MANILA (Reuters) – Developing Asia’s economic growth this year will be slightly lower than previously projected, the Manila-based Asian Development Bank said on Tuesday, citing the resurgence of COVID-19 infections in countries.
The ADB said recovery was underway in “developing Asia”, referring to the bank’s 46 members, including China and India, but growth was revised down to 7.2% from 7.3% projected in its Asian Development Outlook (ADO) report released in April.
The bloc’s combined economy was projected to expand 5.4% next year, compared with the April forecast of 5.3%.
“Asia and the Pacific’s recovery from the COVID-19 pandemic continues, although the path remains precarious amid renewed outbreaks, new virus variants, and an uneven vaccine rollout,” ADB Chief Economist Yasuyuki Sawada said.
In its ADO supplement, the ADB maintained its growth forecasts for China at 8.1% this year and 5.5% next year.
But it revised growth forecasts for India to 10% this year and 7.5% next year, compared with the April projections of 11% and 7.0%, respectively.

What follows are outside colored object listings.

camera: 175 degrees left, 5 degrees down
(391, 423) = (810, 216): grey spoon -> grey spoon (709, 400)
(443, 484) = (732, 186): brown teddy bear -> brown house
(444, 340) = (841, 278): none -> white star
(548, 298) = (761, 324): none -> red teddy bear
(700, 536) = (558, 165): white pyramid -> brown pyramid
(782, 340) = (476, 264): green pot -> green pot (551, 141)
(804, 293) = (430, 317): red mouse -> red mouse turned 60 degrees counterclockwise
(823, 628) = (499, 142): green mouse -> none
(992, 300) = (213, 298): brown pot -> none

In Southeast Asia, the ADB revised 2021 growth forecasts to 4.1% from 4.5% for Indonesia; 2.0% from 3.0% for Thailand; 5.5% from 6.0% for Malaysia; and 5.8% from 6.7% for Vietnam.
It raised Singapore’s growth projection for this year to 6.3% from 6.0%, but kept the growth outlook for the Philippines at 4.5%.

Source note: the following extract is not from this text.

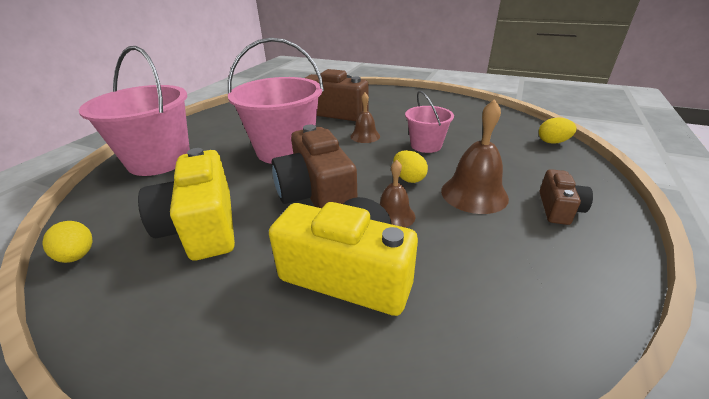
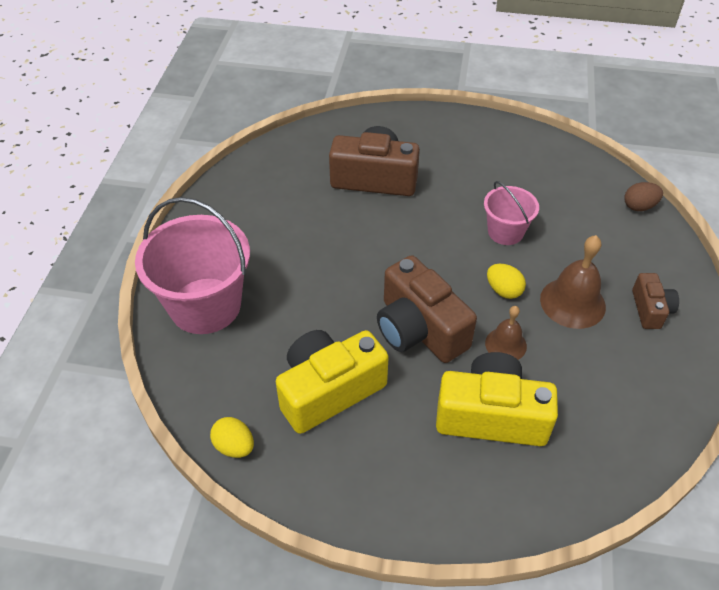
camera: 15 degrees left, 15 degrees up
(202, 226) = (329, 390): yellow camera -> yellow camera turned 90 degrees clockwise
(285, 150) = (347, 264): pink bucket -> none
(365, 136) = (430, 224): brown bell -> none
(553, 142) = (639, 206): yellow egg -> brown egg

For 2022, the ADB maintained its growth forecasts for most Southeast Asian economies: 5.0% for Indonesia, 5.7% for Malaysia, 5.5% for the Philippines, 4.1% for Singapore, and 7.0% for Vietnam.
But it raised the growth projection for Thailand to 4.9% for next year from 4.5%.
“On top of containment and vaccination measures, phased and strategic rejuvenation of economic activities – for instance, trade, manufacturing, and tourism – will be key to ensure that the recovery is green, inclusive, and resilient,” Sawada said.